Es cierto que cometió un desliz cuando en su teoría separó la palabra generadora y el tema generador, porque, a decir verdad, son inseparables: no hay tema sin palabras. Primero estudió las palabras generadoras en el libro La educación como práctica de la libertad y el tema generador en Pedagogía del oprimido, y eso, entendió después fue un error. Y lo entendió gracias a un joven holandés posgraduado de la Universidad de La Haya, en 1971 que trabajó en una tesis de maestría sobre Freire, donde criticó la “ingenuidad” del pedagogo al separar la palabra generadora del tema generador. A partir de las afirmaciones que Freire hacía, especificó el lenguaje, el pensamiento; sin embargo, como no hay lenguaje sin pensamiento y no hay lenguaje ni pensamiento sin contexto, todas esas cosas están imbricadas, entrelazadas. Freire aceptó que tenía razón: “La única manera en que mi propuesta podía actuar era no siendo asumida por un receptor. No era una propuesta académica. Como siempre, la academia viene después de la realidad.” En ese intercambio entre maestro y alumno donde se invertían los roles, podemos advertir una idea de Freire sobre el pensamiento vivo y la experiencia vital. 

Una de las teóricas y activistas más importantes de los Estados Unidos bell hooks, fallecida hace pocas semanas, reconoció siempre la influencia que Freire ejerció en ella y en particular en ese libro extraordinario que es Enseñar a transgredir. Vejez no es sinónimo de abiduría para Freire ni juventud sinónimo de transgresión. Es una cuestión de actitud. Así lo planteó él, de un modo simple y contundente: “Mi problema en relación con la vejez y la juventud no reside en la cronología. Yo no acepto que Paulo Freire haya nacido en 1921 y hoy, con 74 años, sea viejo, de ningún modo. Paulo Freire nació en 1921, tiene 74 años (sí, 74 ahora), y sigue siendo joven. Un hombre que nació en 1970 y tiene 24 años y dice que quienes deben decir hacia dónde debemos ir son los viejos… ese sí que es un hombre viejo. Yo intento ver otros índices, por ejemplo, la apertura a lo nuevo, la valentía de examinar lo nuevo sin querer rehuirlo. Quien es joven toma la novedad con la mano, la examina, la pone a prueba. Quien es viejo sale corriendo. El joven acepta discutir, probar, cambiar. Ama la vida, el cambio. El viejo reverencia lo superado. Soy joven en la medida en que no le tengo miedo al no. Eso no quiere decir que yo ande diciendo que no todo el tiempo para ser joven. Yo digo que no sin miedo. Lo nuevo comprende las situaciones diferentes, pero no acepta fácilmente la connivencia.”

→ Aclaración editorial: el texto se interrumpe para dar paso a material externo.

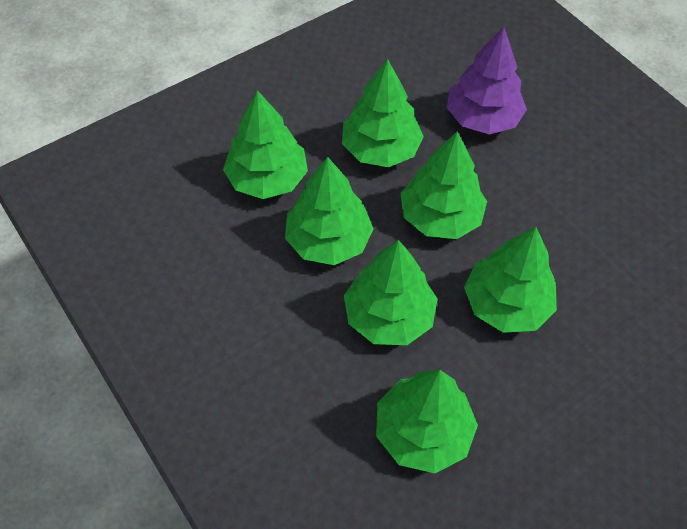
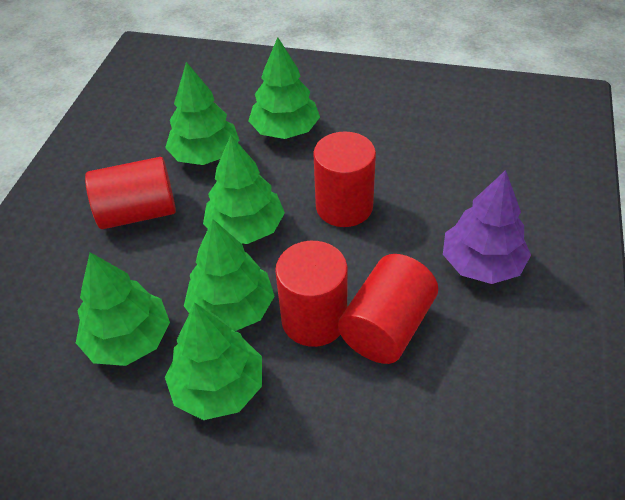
green tree: 7 -> 6
red cylinder: 0 -> 4

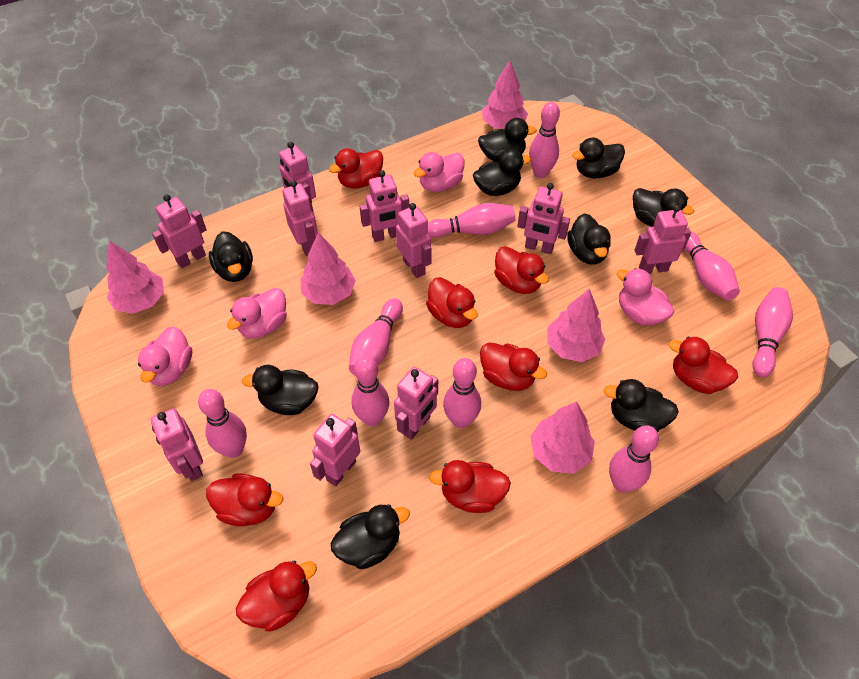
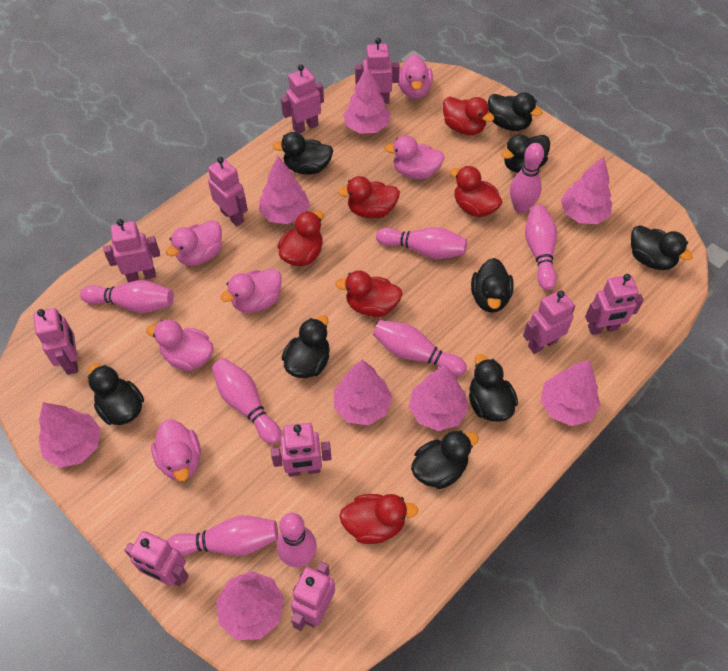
pink bowling pin: 9 -> 8
pink duck: 4 -> 6
pink tree: 5 -> 8
red duck: 8 -> 6

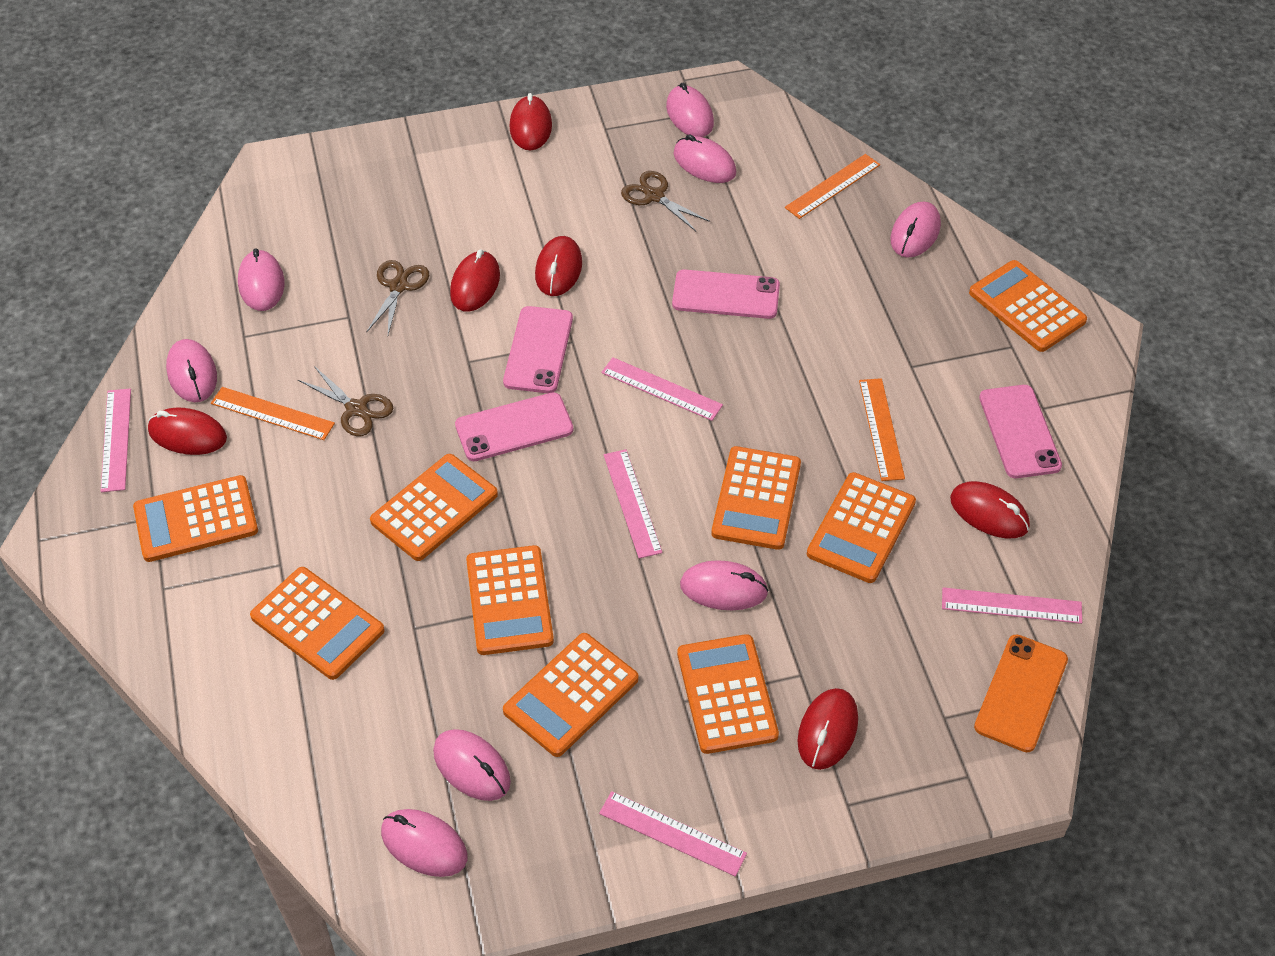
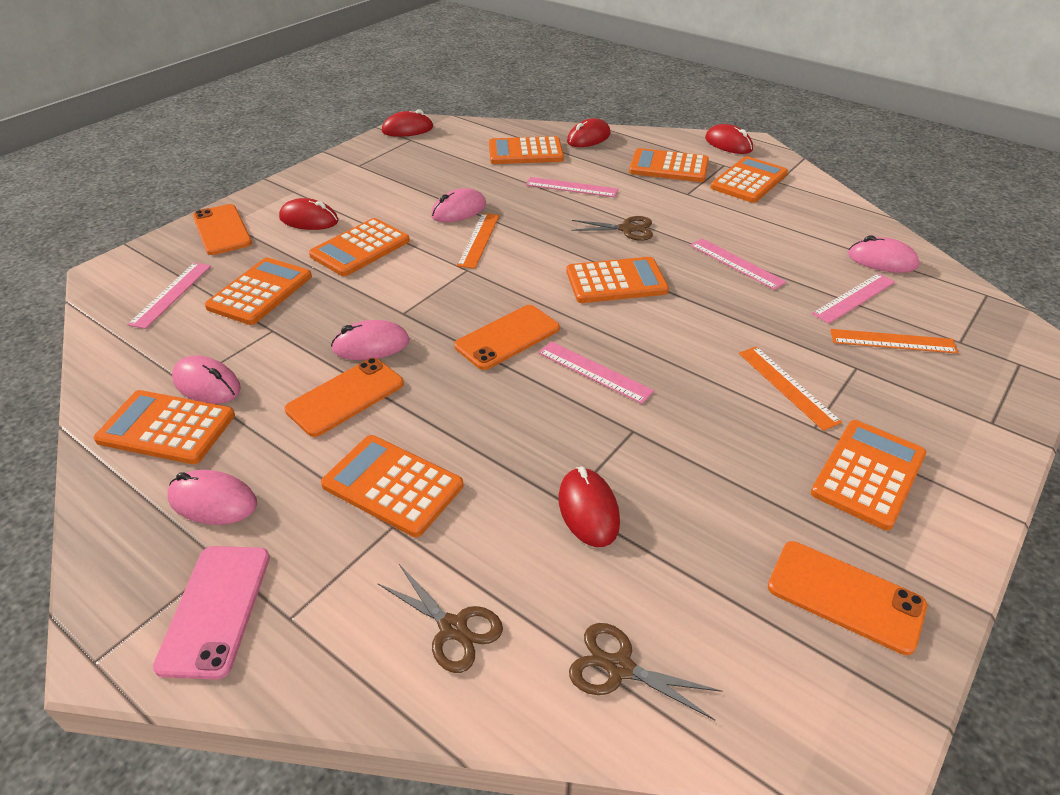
orange phone: 1 -> 4
pink mouse: 8 -> 5
pink phone: 4 -> 1
red mouse: 6 -> 5

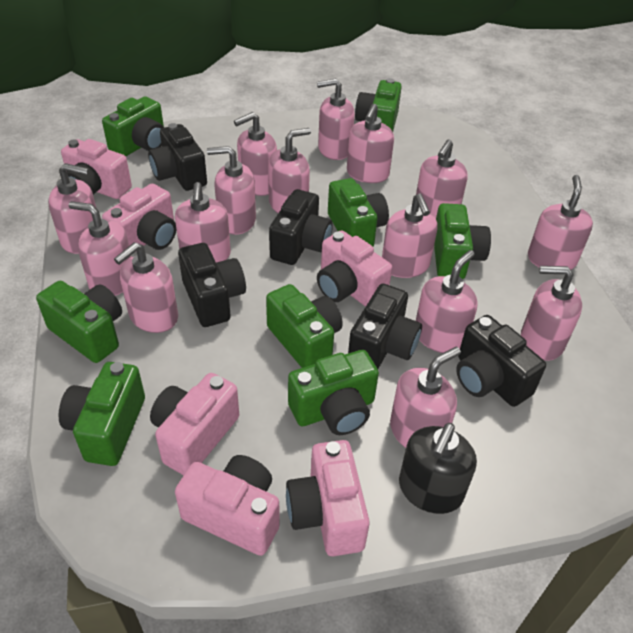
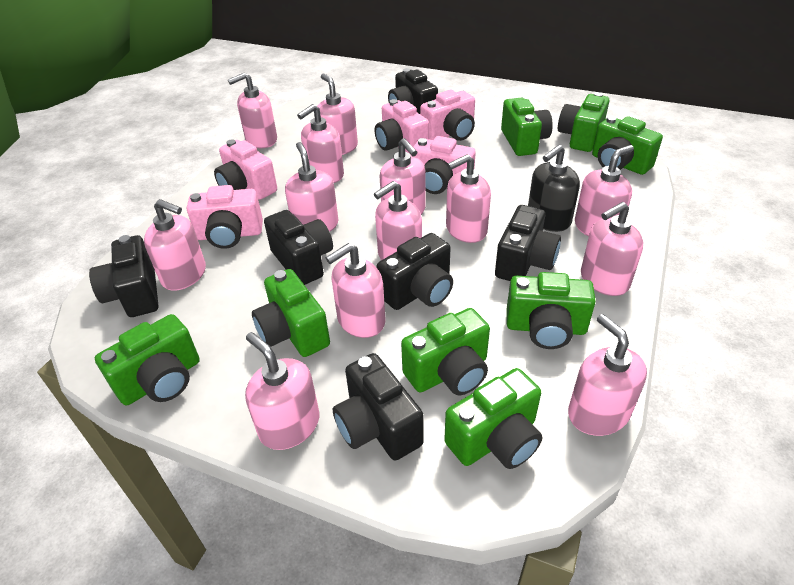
black camera: 5 -> 6
pink camera: 6 -> 5
pink soap dispenser: 15 -> 13

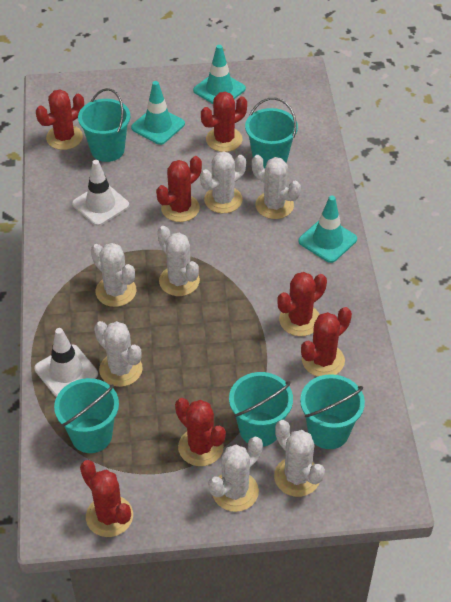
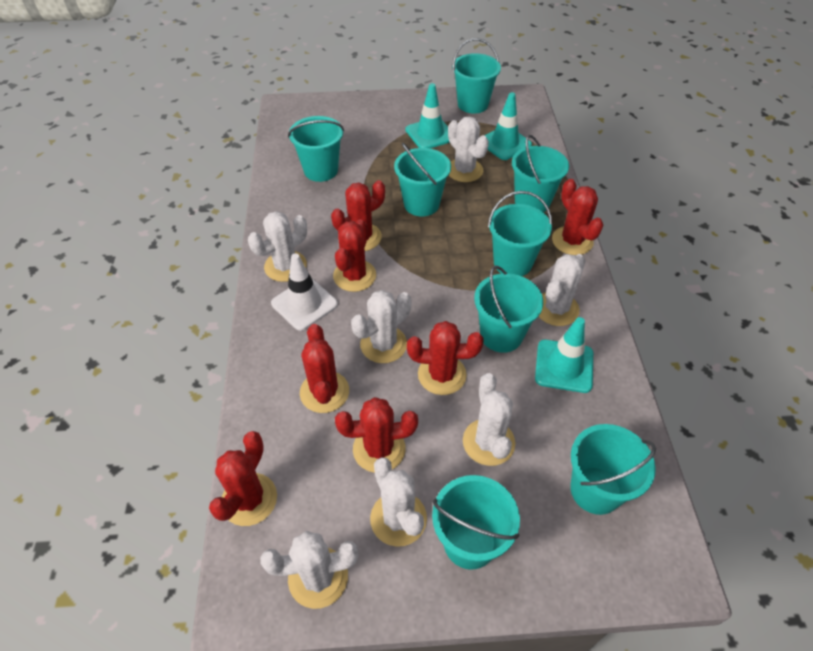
turquoise bucket: 5 -> 8
white traffic cone: 2 -> 1

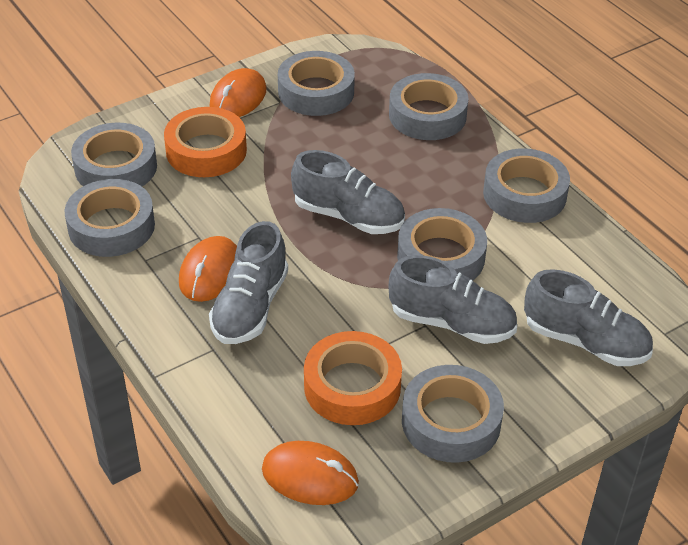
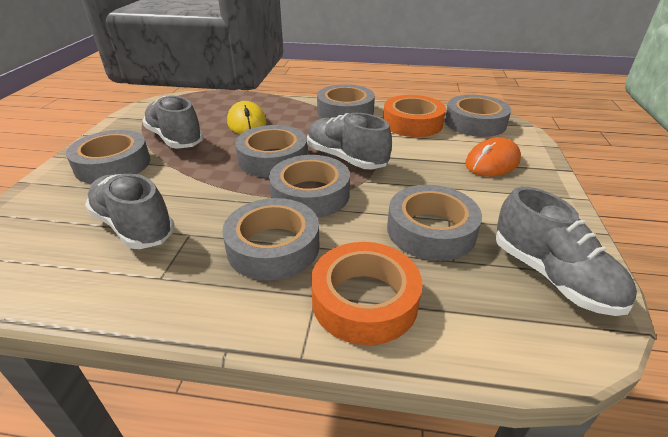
orange mouse: 3 -> 1
yellow mouse: 0 -> 1

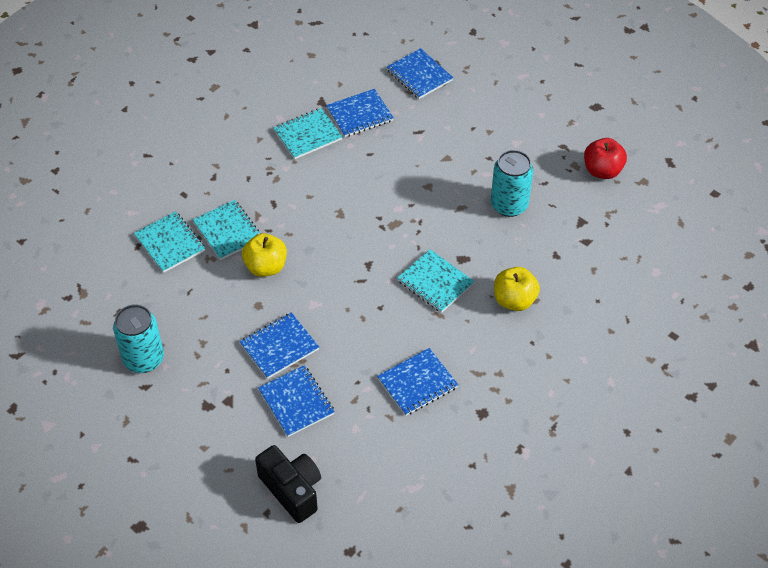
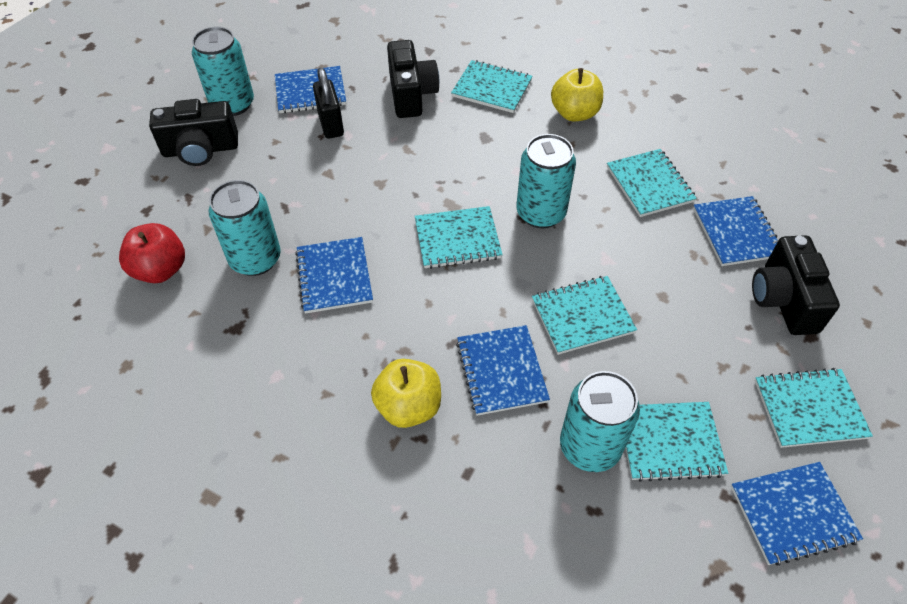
black camera: 1 -> 3
black padlock: 0 -> 1
turquoise can: 2 -> 4
turquoise notebook: 4 -> 6

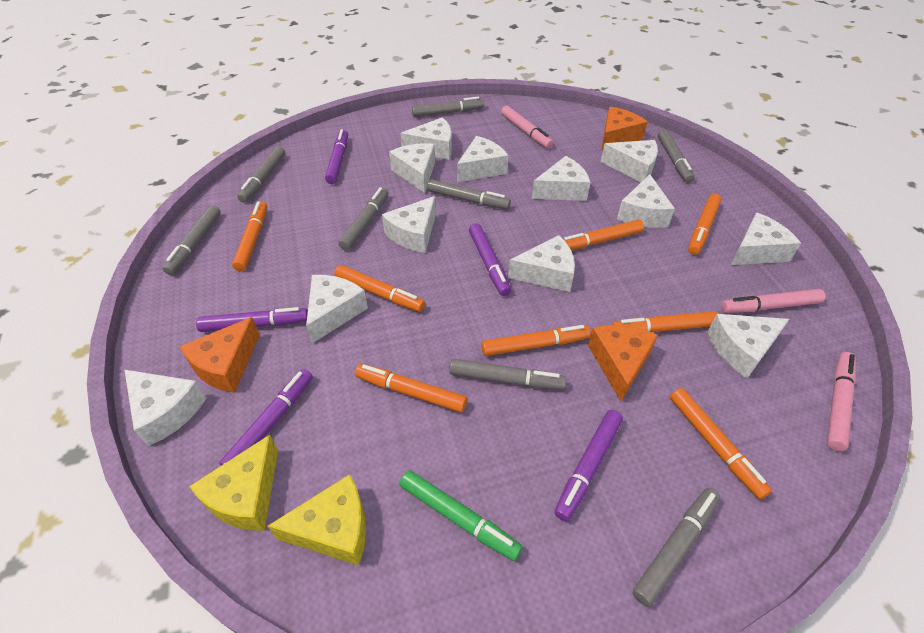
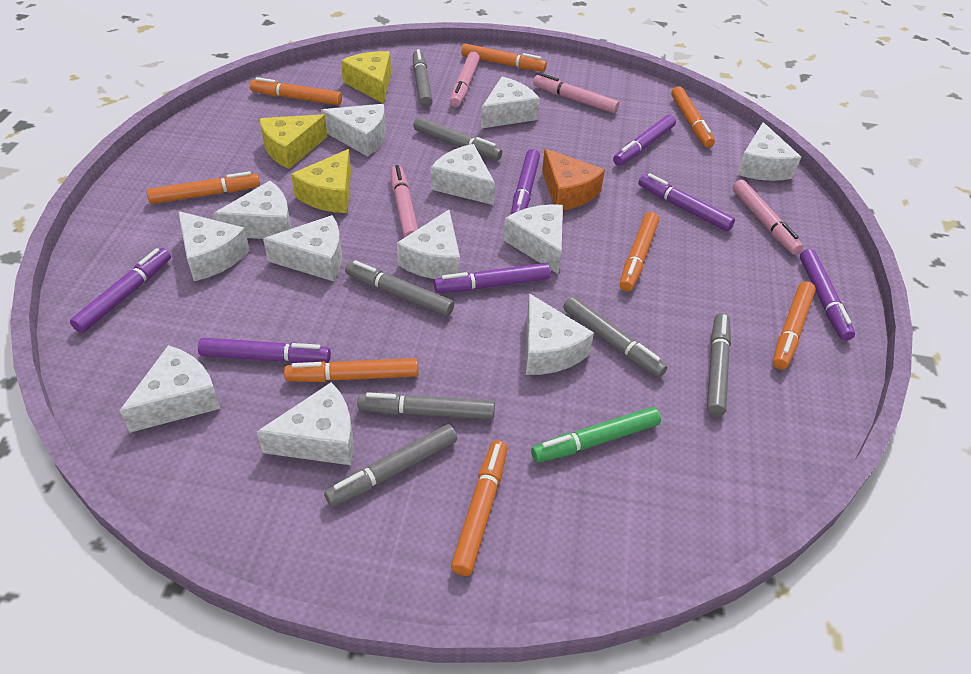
grey marker: 8 -> 7
orange cheese: 3 -> 1
pink marker: 3 -> 4
purple marker: 5 -> 7
yellow cheese: 2 -> 3

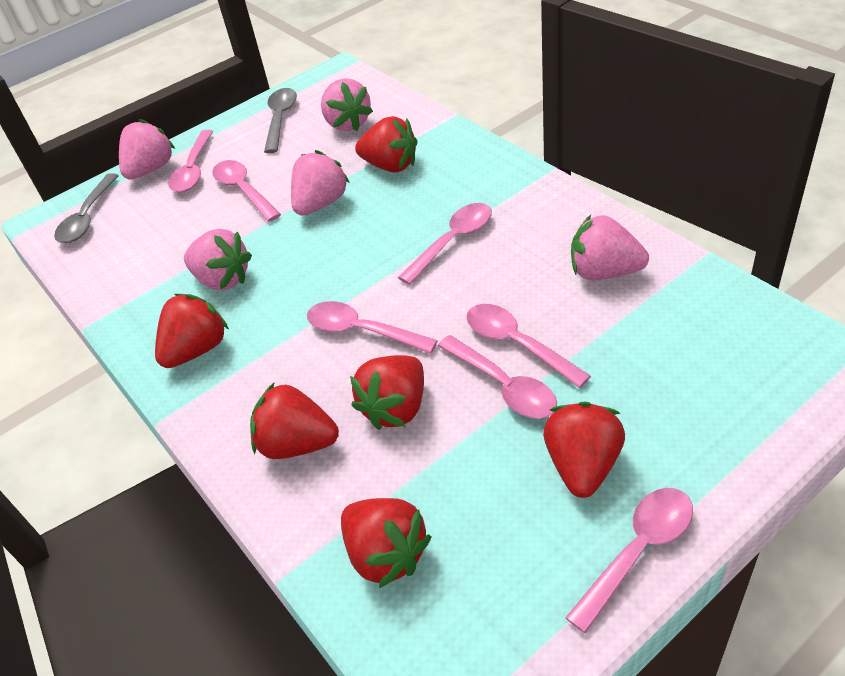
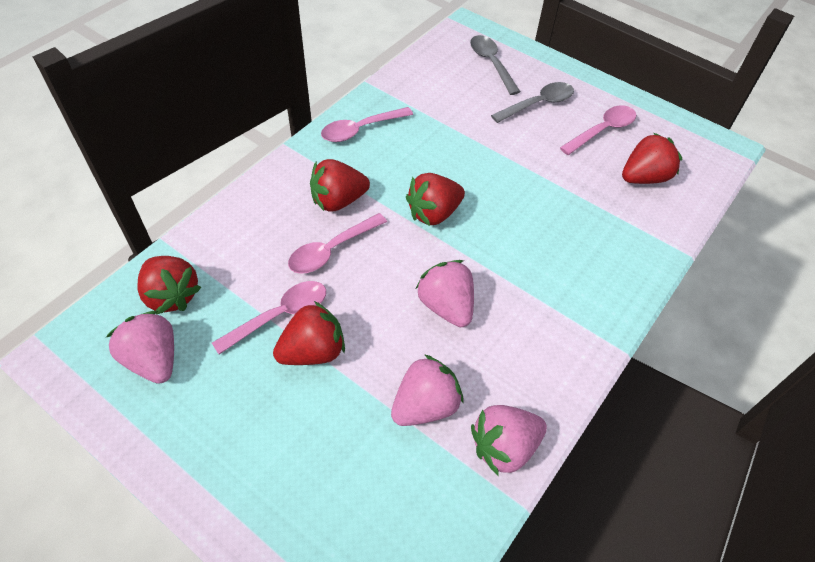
pink spoon: 7 -> 4
pink strawberry: 5 -> 4
red strawberry: 6 -> 5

Y en esa entrevista concluyó con una frase que deberíamos subrayar una y otra vez:
“El viejo es quien teme al mañana y queda pegado al ayer. No piensa cómo alcanzar la paz, y en cambio piensa que la violencia es necesaria. El viejo piensa que su tiempo era el único bueno. Lo que vuelve joven al viejo es estar convencido de que el tiempo bueno es el tiempo presente, es ahora, mientras uno está vivo. No importa que ese tiempo esté lleno de problemas. Obviamente, si usted me pregunta si tengo nostalgia de los años cincuenta, le contestaré que sí. Pero si usted me pregunta si quiero volver a los años cincuenta, le respondo: “Por supuesto que no”. Quien ya ha cumplido 70 años (o todavía más, como en mi caso) tiene una ventaja de 50 y se cree capaz de entender el mundo mañana. Sin embargo, cuando lo nuevo y lo viejo se unen para comprender el mundo, vemos conjugadas una vocación de hacer las cosas y de transformar el mundo con una misma alegría. Así, el joven acepta la pedagogía del viejo.”